JNU students hit Delhi roads over fee hike, lathicharged

The Asian Age.  | Bhaskar Hari Sharma

Metros, Delhi

The students alleged that over 10 students, including the visually and physically challenged, were injured due to the “brutality” of police personnel.

Jawaharlal Nehru University students try to get past police barricades during a protest march towards Parliament in New Delhi on Monday. (Photo: PTI)

NEW DELHI: Around 100 students of JNU including the students’ union president and other office-bearers were detained and some were injured when the Delhi Police allegedly lathicharged and stopped them at many places as hundreds of protesters marched towards the Parliament on the first day of the Winter Session on Monday demanding a total rollback of the hostel fee hike.

The students alleged that over 10 students, including the visually and physically challenged, were injured due to the “brutality” of police personnel.

The students, who were holding a protest on the university’s premises for the past three weeks, hit the streets carrying placards and chanting slogans, seeking to get the attention of the Parliament about their demand.
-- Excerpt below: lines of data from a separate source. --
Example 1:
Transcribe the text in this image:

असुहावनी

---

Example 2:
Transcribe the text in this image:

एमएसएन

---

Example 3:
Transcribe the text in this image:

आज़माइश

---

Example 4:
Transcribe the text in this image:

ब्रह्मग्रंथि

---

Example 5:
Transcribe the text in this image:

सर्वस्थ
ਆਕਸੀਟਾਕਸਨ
They asserted that they will not relent until the government withdrew the fee hike.

The protesting students sat on the road outside Safdurjung Tomb demanding the release of those detained and a meeting with officials of the HRD ministry. The top brass of Delhi Police tried to initiate a dialogue with them and urged them to not take law into their hands.

“The protest ended at around 7:30 pm and the protesting students returned peacefully and now the situation is normal,” said Jt. CP (Southern range) Devesh Chandra Srivastava.
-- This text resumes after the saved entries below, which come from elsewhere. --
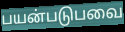
பயன்படுபவை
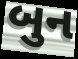
બુન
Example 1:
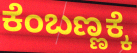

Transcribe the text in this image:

ಕೆಂಬಣ್ಣಕ್ಕೆ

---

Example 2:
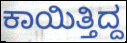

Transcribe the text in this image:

ಕಾಯಿತ್ತಿದ್ದ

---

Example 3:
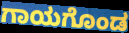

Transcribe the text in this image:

ಗಾಯಗೊಂಡ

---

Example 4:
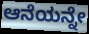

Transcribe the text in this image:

ಆನೆಯನ್ನೇ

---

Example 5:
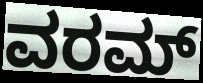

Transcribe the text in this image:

ವರಮ್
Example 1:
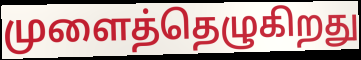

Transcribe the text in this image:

முளைத்தெழுகிறது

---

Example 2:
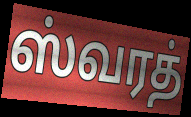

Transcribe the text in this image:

ஸ்வரத்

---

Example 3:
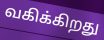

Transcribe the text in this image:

வகிக்கிறது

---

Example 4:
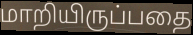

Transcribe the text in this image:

மாறியிருப்பதை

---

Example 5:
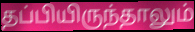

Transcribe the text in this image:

தப்பியிருந்தாலும்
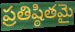
ప్రతిష్ఠితమై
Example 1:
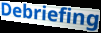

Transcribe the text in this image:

Debriefing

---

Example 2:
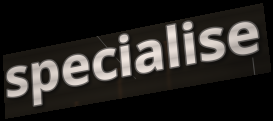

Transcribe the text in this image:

specialise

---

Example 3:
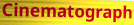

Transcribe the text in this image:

Cinematograph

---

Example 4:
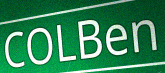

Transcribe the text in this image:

COLBen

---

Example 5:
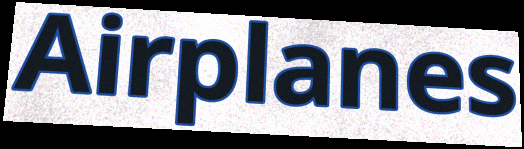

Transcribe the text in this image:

Airplanes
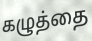
கழுத்தை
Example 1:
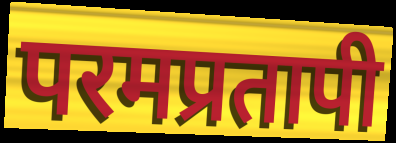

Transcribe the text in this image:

Traffic was affected in some parts of Lutyens’ Delhi as the students marched towards Parliament. The police resorted to “lathicharge” to disperse them in which several students sustained injuries.

JNUSU president Aishe Gosh said they took out a peaceful march from JNU. “The police thought they would detain two office-bearers and the movement would end, but every student is a leader. We are all fighting together. The Delhi Police is upset. Till the time there is not a complete rollback of the hike and of the IHA manual, we will continue our agitation.” She also asked why male police personnel were detaining women students.

Section-144 was imposed outside the JNU campus on Monday morning ahead of the protest. Around 800 Delhi Police personnels and 10 companies of Central Armed Police Force (CAPF) were deployed. Further the students were stopped on Baba Ganganath Marg, around 600 metres from the main gate of the university.

“After protracted persuasive tactics and the general approach of physical containment by Delhi Police, the students mostly seemed convinced, but a group of them suddenly broke away and somehow managed to proceed towards the New Delhi area through the Aurobindo Marg. They were effectively stopped and contained at Safdarjung Tomb. However, some agitated groups still attempted to forcibly break the barricades again, and had to be pushed back by the police. Around 100 students were detained for showing aggressive defiance to the directions of the police,” Delhi Police PRO said.

"The Delhi Police staff acted with restraint all along and despite continued defiance by some groups of students, methods of persuasion were resorted to, and there was no use of water cannons, tear gas shells or lathicharge at any stage of the protest,” the police official said.

Following the students’ protest, the HRD ministry appointed a three-member committee to recommend ways to restore normal functioning of JNU. The panel includes former UGC chairman V.S. Chauhan, AICTE chairman Anil Sahasrabudhe and UGC secretary Rajnish Jain.

Delhi Metro on Monday closed entry and exit points of three stations near Parliament for few hours due to the ongoing JNU protest.